From ab461d83c4b78df70d310ce45e33ef145796611d Mon Sep 17 00:00:00 2001
From: Alpay Ariyak <98838263+alpayariyak@users.noreply.github.com>
Date: Thu, 5 Sep 2024 07:11:31 -0700
Subject: [PATCH] Fix documentation for pre-tokenized dataset (#1894)

It's currently asking to not add BOS and EOS, stating that Axolotl adds them, but this is not true
---
 docs/dataset-formats/tokenized.qmd | 2 +-
 1 file changed, 1 insertion(+), 1 deletion(-)

diff --git a/docs/dataset-formats/tokenized.qmd b/docs/dataset-formats/tokenized.qmd
index b2ea003c02..61028cae7f 100644
--- a/docs/dataset-formats/tokenized.qmd
+++ b/docs/dataset-formats/tokenized.qmd
@@ -7,7 +7,7 @@ order: 5
 - Pass an empty `type:` in your axolotl config.
 - Columns in Dataset must be exactly `input_ids`, `attention_mask`, `labels`
 - To indicate that a token should be ignored during training, set its corresponding label to `-100`.

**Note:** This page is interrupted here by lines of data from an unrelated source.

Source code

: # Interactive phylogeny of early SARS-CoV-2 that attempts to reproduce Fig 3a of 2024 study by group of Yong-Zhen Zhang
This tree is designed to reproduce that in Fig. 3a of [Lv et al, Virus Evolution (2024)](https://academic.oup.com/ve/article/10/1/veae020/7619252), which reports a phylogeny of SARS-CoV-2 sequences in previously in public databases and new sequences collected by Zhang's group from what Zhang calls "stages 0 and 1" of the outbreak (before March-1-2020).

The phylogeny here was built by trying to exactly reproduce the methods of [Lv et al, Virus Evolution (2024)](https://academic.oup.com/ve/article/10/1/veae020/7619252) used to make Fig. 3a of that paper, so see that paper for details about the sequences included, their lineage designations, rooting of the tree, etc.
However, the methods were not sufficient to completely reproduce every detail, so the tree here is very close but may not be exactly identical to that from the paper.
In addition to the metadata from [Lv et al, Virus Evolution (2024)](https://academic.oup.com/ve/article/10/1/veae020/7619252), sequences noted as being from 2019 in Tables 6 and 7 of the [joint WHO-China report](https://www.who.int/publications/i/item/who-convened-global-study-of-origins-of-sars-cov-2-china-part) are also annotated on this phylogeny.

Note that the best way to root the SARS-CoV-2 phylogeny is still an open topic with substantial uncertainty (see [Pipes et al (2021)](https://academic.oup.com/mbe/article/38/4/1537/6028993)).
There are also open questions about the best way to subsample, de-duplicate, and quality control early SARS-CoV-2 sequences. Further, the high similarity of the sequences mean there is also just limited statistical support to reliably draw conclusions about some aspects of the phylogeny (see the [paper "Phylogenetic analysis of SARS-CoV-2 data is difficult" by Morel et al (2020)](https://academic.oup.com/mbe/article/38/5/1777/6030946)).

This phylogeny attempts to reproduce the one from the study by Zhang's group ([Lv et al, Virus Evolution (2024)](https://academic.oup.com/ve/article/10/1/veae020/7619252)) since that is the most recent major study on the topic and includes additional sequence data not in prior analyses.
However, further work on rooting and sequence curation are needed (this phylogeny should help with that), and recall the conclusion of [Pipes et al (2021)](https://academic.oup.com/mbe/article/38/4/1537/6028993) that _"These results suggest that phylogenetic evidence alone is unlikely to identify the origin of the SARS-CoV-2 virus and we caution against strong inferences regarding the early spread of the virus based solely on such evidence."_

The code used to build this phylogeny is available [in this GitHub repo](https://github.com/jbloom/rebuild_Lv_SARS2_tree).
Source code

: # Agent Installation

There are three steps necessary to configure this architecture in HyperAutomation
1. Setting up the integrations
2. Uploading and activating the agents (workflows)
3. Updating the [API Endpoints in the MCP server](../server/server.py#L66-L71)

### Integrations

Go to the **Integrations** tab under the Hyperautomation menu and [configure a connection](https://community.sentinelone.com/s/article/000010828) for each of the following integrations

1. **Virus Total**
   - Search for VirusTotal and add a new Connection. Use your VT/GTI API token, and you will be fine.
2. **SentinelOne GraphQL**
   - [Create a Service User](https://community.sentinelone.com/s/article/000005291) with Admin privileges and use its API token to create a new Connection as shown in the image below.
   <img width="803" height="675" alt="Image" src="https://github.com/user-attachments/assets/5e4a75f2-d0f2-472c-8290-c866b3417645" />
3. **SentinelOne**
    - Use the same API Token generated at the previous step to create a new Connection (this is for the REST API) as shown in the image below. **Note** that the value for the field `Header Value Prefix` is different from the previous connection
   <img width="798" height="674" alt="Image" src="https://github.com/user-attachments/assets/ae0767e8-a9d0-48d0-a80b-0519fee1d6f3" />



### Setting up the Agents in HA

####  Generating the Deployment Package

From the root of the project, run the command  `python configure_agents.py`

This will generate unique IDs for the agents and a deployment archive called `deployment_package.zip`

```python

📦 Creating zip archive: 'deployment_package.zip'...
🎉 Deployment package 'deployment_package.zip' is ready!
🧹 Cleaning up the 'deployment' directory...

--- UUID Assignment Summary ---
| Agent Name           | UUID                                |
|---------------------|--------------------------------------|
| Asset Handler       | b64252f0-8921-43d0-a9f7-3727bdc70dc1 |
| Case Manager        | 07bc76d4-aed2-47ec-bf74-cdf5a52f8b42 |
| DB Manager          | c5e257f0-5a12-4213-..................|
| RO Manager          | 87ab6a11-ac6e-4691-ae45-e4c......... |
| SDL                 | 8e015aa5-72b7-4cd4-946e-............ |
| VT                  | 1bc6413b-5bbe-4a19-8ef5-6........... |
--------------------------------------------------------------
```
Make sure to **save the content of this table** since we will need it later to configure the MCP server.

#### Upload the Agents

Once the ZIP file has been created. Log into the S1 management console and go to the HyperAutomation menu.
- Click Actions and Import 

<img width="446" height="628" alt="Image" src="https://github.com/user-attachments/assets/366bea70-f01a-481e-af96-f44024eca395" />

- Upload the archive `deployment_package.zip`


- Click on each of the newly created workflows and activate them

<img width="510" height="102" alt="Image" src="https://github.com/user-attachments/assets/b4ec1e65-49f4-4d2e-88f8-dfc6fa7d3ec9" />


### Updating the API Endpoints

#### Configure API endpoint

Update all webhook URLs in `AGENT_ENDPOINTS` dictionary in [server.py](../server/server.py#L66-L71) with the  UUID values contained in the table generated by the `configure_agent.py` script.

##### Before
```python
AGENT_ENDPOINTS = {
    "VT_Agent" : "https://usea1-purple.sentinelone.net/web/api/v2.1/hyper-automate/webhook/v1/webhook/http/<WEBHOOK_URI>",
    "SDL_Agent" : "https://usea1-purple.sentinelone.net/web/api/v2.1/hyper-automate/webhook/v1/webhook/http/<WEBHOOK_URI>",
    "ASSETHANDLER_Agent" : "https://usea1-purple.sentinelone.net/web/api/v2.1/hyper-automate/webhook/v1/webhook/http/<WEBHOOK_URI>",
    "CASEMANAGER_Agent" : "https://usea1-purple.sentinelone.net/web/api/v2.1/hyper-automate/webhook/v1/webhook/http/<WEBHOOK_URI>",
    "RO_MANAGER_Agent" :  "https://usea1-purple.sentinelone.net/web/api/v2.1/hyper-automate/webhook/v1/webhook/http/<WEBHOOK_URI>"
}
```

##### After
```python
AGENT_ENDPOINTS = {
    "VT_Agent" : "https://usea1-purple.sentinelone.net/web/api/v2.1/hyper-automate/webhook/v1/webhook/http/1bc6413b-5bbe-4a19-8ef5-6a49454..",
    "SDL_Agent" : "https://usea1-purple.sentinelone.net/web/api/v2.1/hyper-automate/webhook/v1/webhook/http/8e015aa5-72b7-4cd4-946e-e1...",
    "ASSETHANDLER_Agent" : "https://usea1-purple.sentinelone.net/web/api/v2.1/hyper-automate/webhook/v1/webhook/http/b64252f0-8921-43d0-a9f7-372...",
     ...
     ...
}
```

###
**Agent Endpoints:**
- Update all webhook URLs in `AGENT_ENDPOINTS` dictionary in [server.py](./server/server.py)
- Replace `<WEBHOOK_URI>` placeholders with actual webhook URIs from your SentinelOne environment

-- Do not add BOS/EOS. Axolotl will add them for you based on the default tokenizer for the model you're using.
+- You must add BOS and EOS, and make sure that you are training on EOS by not setting its label to -100.
 - For pretraining, do not truncate/pad documents to the context window length.
 - For instruction training, documents must be truncated/padded as desired.